The four-volume 186-page Lingam Video Clip Royal Commission of Inquiry Report, which was submitted to the Yang di Pertuan Agong yesterday, should be tabled in Parliament on Monday, in toto without any abridgement, regardless of whether the Prime Minister, Datuk Seri Abdullah Ahmad Badawi had read or approved of it or not.
In first-world developed countries where governments are held strictly to international best practices of accountability, transparency, integrity and good governance, it would be completely unthinkable for the reports of Royal Commissions of Inquiry to be withheld from the public.
In fact, it is the practice of these countries for reports of Royal Commissions of Inquiry or other public investigations to be simultaneously released to the public when the reports or findings are submitted to the appointing authorities, whether the ruling monarch, the head of state or government.
Yesterday, Abdullah said he would decide whether to make the Royal Commission report public once he has read it.
He said: “I haven’t seen it yet.
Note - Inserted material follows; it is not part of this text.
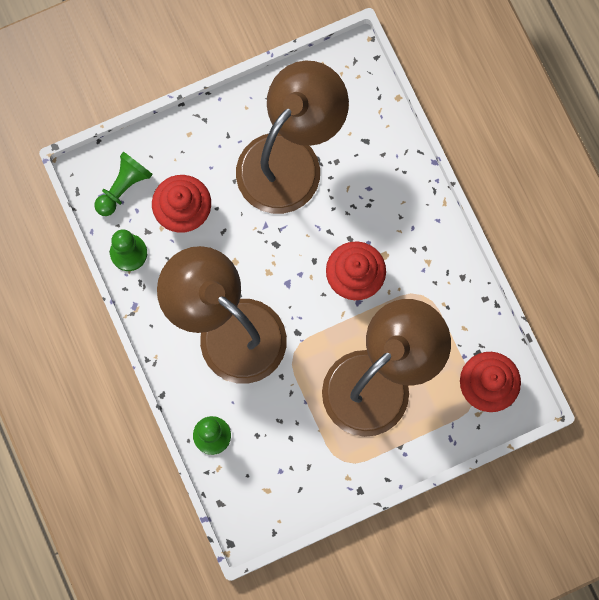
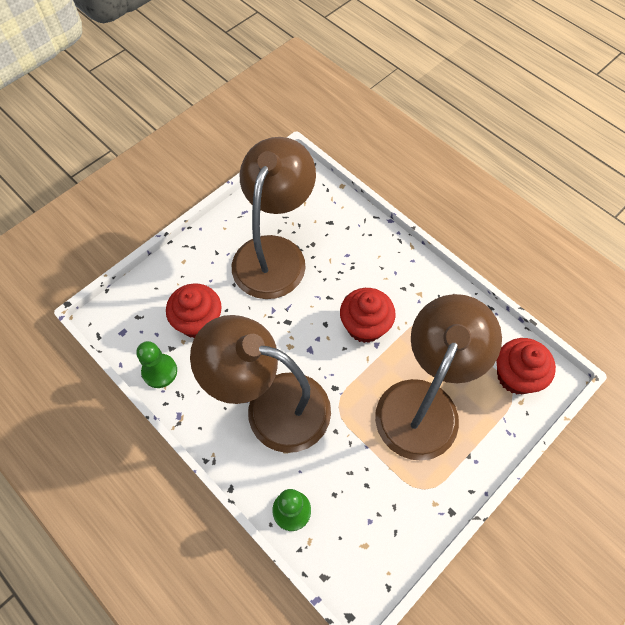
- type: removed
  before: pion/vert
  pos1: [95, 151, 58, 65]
If it was submitted to the Prime Minister’s Department, it must have been while the cabinet was meeting.”
Does it really matter whether the Prime Minister had personally seen or read it or not, or whether it had been submitted to the Prime Minister’s Department while the cabinet was meeting?
The notion that the government, whether the Prime Minister or Cabinet, in first-world developed countries could exercise the right of veto as to whether such reports should be made public would be anathema and offends every sense of accountability, transparency, integrity and good governance and sufficient basis to create a political crisis resulting in the resignation or downfall of such a Cabinet.
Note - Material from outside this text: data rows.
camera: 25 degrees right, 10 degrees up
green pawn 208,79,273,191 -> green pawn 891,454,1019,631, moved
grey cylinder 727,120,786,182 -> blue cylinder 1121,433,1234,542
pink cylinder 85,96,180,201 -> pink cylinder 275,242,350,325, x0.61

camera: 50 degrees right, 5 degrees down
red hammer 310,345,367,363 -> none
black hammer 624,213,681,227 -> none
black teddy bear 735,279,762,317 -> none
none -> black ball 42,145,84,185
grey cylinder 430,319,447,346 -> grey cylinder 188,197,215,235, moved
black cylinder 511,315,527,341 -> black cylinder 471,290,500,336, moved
Five years ago, Abdullah promised to transform Malaysia from a “first-world infrastructure, third-world mentality” nation to one with “first-world infrastructure, first-world mentality” under his premiership.
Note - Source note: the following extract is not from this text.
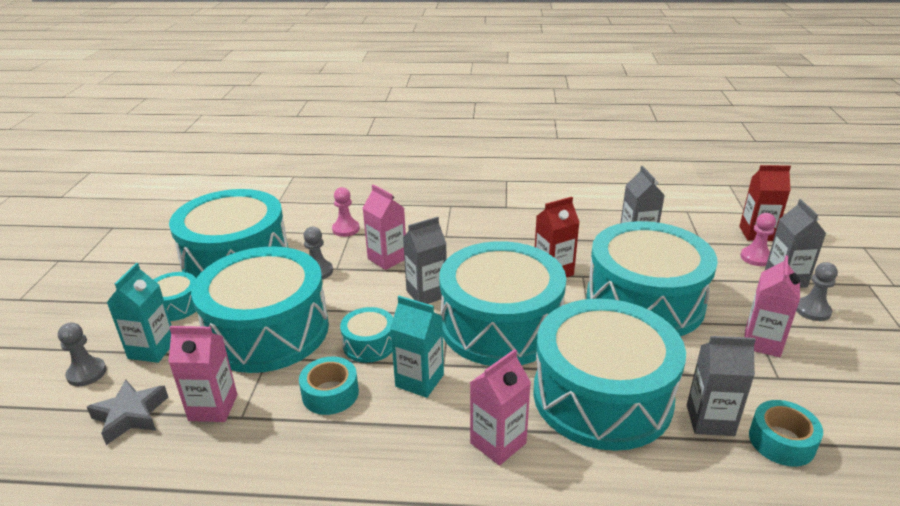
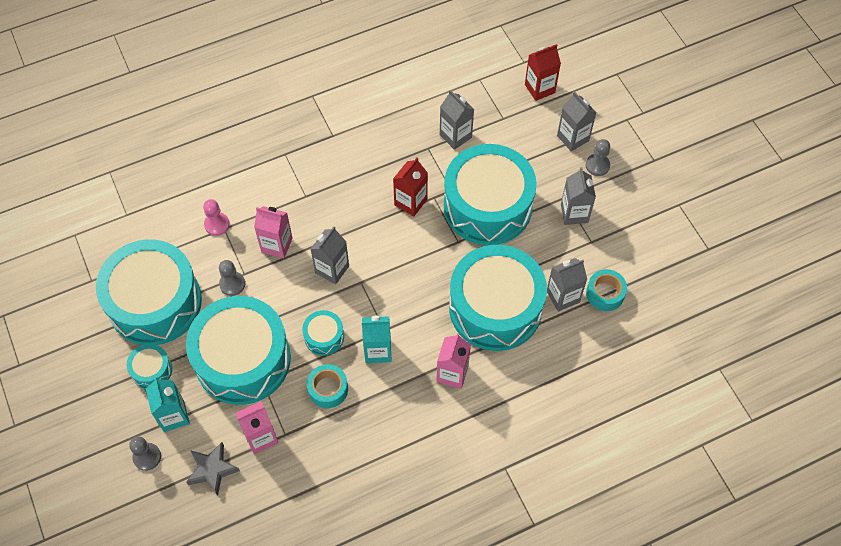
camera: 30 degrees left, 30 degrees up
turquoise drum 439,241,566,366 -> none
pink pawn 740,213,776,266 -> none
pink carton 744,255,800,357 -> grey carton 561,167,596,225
Let Abdullah set the example of such “first-world infrastructure, first-world mentality” by announcing that the report of the Lingam Video Clip Royal Commission of Inquiry would be made public and tabled in Parliament on Monday, regardless of whether he could finish reading it or his personal reactions to it.
It is time the Prime Minister and the Cabinet realize that reports of Royal Commissions of Inquiry must be made public because national interests must prevail over individual, sectional or even government interests.
Abdullah should not set the bad example of giving Royal Commissions of Inquiry a bad name by setting them up yet refusing to make their findings public, regardless of their contents and recommendations.
Abdullah should be mindful that he would be destroying his credibility that he is capable of fulfilling, though belatedly, his reformist pledges in his second term of premiership if he refuses to make public the Lingam Video Tape Royal Commission of Inquiry report – unless forced by the pressure of public opinion.